### Work instructions
Below are records to repeat exactly. Omit the pictures from the copy.

Scene images with change listings

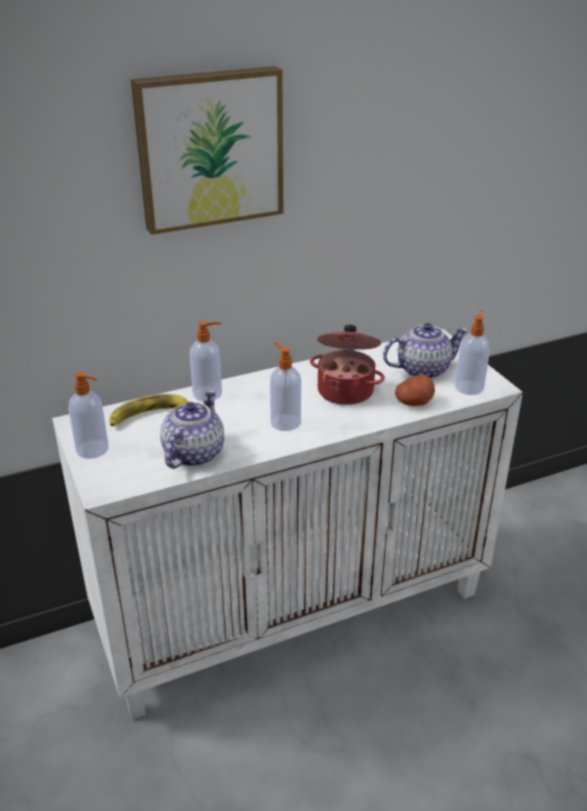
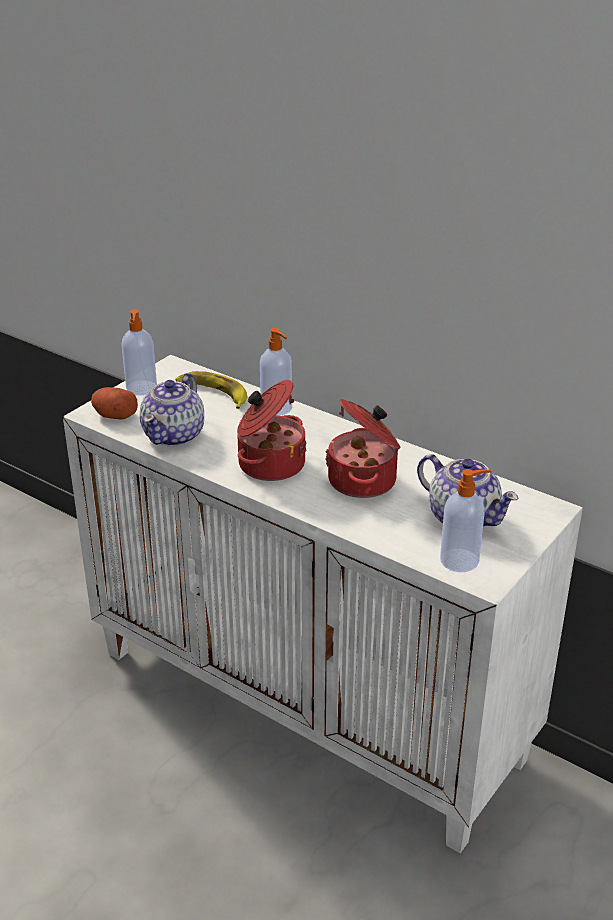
camera: 60 degrees right, 0 degrees up
(192, 454) = (174, 435): teapot -> teapot turned 120 degrees clockwise
(209, 148) = (325, 155): picture -> none
(285, 422) = (269, 464): soap dispenser -> cooking pot
(414, 402) = (385, 530): potato -> potato (114, 415)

### Exercise output
camera: 60 degrees right, 0 degrees up
(192, 454) = (174, 435): teapot -> teapot turned 120 degrees clockwise
(209, 148) = (325, 155): picture -> none
(285, 422) = (269, 464): soap dispenser -> cooking pot
(414, 402) = (385, 530): potato -> potato (114, 415)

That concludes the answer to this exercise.